Read a SAS7BDAT dataset file into a Polars DataFrame. Supports reading from zip archives.

Signature:

def read_sas(
    data_path: str,
    *,
    catalog_path: str | None = None,
    encoding: str | None = None,
    catalog_encoding: str | None = None,
    cols_skip: list[str] | None = None,
    n_max: int | None = None,
    rows_skip: int = 0,
    coerce_temporals: bool = False,
    zap_empty_str: bool = False,
    factorize: bool = False,
    levels: str = "default",
    ordered: bool = False
) -> tuple[pl.DataFrame, dict[str, Any]]

Parameters:

Parameter	Type	Default	Description
`data_path`	str	required	Path to SAS7BDAT file or zip archive
`catalog_path`	str \| None	None	Path to SAS7BCAT catalog for value labels
`encoding`	str \| None	None	Character encoding (e.g., “latin1”, “utf-8”)
`catalog_encoding`	str \| None	None	Encoding for the catalog file
`cols_skip`	list[str] \| None	None	Column names to skip
`n_max`	int \| None	None	Maximum rows to read
`rows_skip`	int	0	Rows to skip from beginning
`coerce_temporals`	bool	False	Convert SAS dates to Python types
`zap_empty_str`	bool	False	Convert empty strings to `None`
`factorize`	bool	False	Convert labeled variables to categoricals
`levels`	str	“default”	Factor levels: “default”, “labels”, “values”, “both”
`ordered`	bool	False	Whether categoricals should be ordered

Returns:

A tuple of (df, meta) where:

df (pl.DataFrame): The data
meta (dict): Metadata dictionary containing:

Key	Type	Description
`file_label`	str \| None	Dataset-level label
`vars`	list	Variable metadata (name, label, format)
`value_labels`	list	Value label sets from catalog
`user_missing`	list	User-defined missing specifications
`n_rows`	int	Number of rows read
`tagged_missings`	list	Tagged missing value info (.A-.Z)

Example:

# Basic read
df, meta = read_sas("survey.sas7bdat")

# Read with catalog for value labels
df, meta = read_sas("survey.sas7bdat", catalog_path="formats.sas7bcat")

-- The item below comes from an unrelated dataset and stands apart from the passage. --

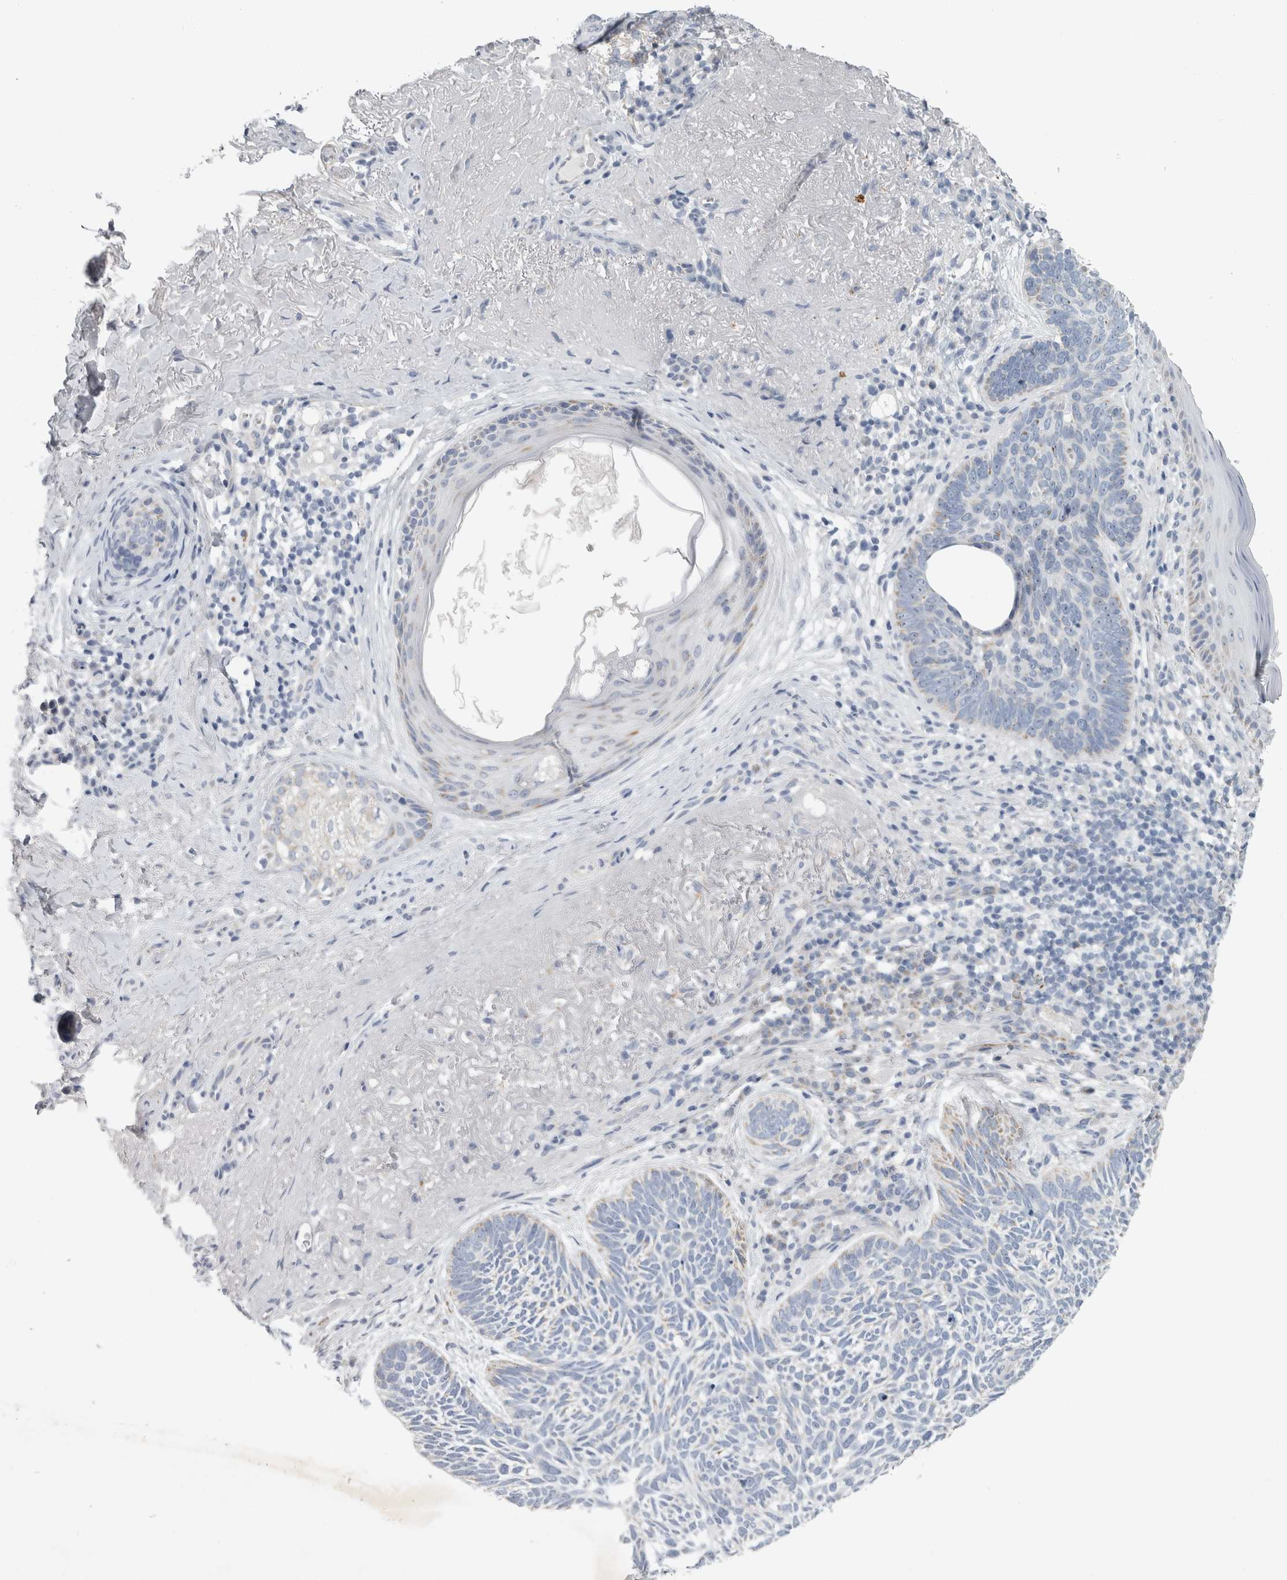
{"staining": {"intensity": "negative", "quantity": "none", "location": "none"}, "tissue": "skin cancer", "cell_type": "Tumor cells", "image_type": "cancer", "snomed": [{"axis": "morphology", "description": "Basal cell carcinoma"}, {"axis": "topography", "description": "Skin"}], "caption": "High magnification brightfield microscopy of basal cell carcinoma (skin) stained with DAB (brown) and counterstained with hematoxylin (blue): tumor cells show no significant expression. (Immunohistochemistry (ihc), brightfield microscopy, high magnification).", "gene": "FXYD7", "patient": {"sex": "female", "age": 85}}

# Read from zip archive (auto-extracts)
df, meta = read_sas("data.zip")

# Read with options
df, meta = read_sas(
    "survey.sas7bdat",
    catalog_path="formats.sas7bcat",
    cols_skip=["temp_var"],
    n_max=1000,
    coerce_temporals=True,
    factorize=True
)

`read_xpt()`

Read a SAS Transport (XPT) file into a Polars DataFrame.

Signature:

def read_xpt(
    data_path: str | os.PathLike,
    *,
    n_max: int | None = None,
    coerce_temporals: bool = True,
    zap_empty_str: bool = False,
    factorize: bool = False,
    levels: str = "default",
    ordered: bool = False
) -> tuple[pl.DataFrame, dict[str, Any]]

Parameters:

Parameter	Type	Default	Description
`data_path`	str \| PathLike	required	Path to the XPT file
`n_max`	int \| None	None	Maximum rows to read
`coerce_temporals`	bool	True	Convert SAS dates to Python types
`zap_empty_str`	bool	False	Convert empty strings to `None`
`factorize`	bool	False	Convert labeled variables to categoricals
`levels`	str	“default”	Factor levels handling
`ordered`	bool	False	Whether categoricals should be ordered

Example:

# Read transport file
df, meta = read_xpt("data.xpt")

# Read with temporal coercion (recommended)
df, meta = read_xpt("data.xpt", coerce_temporals=True)

`write_xpt()`

Write a Polars DataFrame to a SAS Transport (XPT) file.

Signature:

def write_xpt(
    df: pl.DataFrame,
    path: str | Path,
    *,
    version: int = 8,
    name: str | None = None,
    label: str | None = None,
    adjust_tz: bool = True
) -> None

Parameters:

Parameter	Type	Default	Description
`df`	pl.DataFrame	required	DataFrame to write
`path`	str \| PathLike	required	Output file path
`version`	int	8	XPT version: 5 or 8
`name`	str \| None	None	Dataset name (max 8 chars v5, 32 chars v8)
`label`	str \| None	None	Dataset description (max 40 chars)
`adjust_tz`	bool	True	Adjust timezone for datetime columns

Raises:

ValueError: If name/label exceed length limits
RuntimeError: If the writer encounters an error

Example:

# Write version 8 (recommended)
write_xpt(df, "clinical_trial.xpt", version=8, label="Phase II Results")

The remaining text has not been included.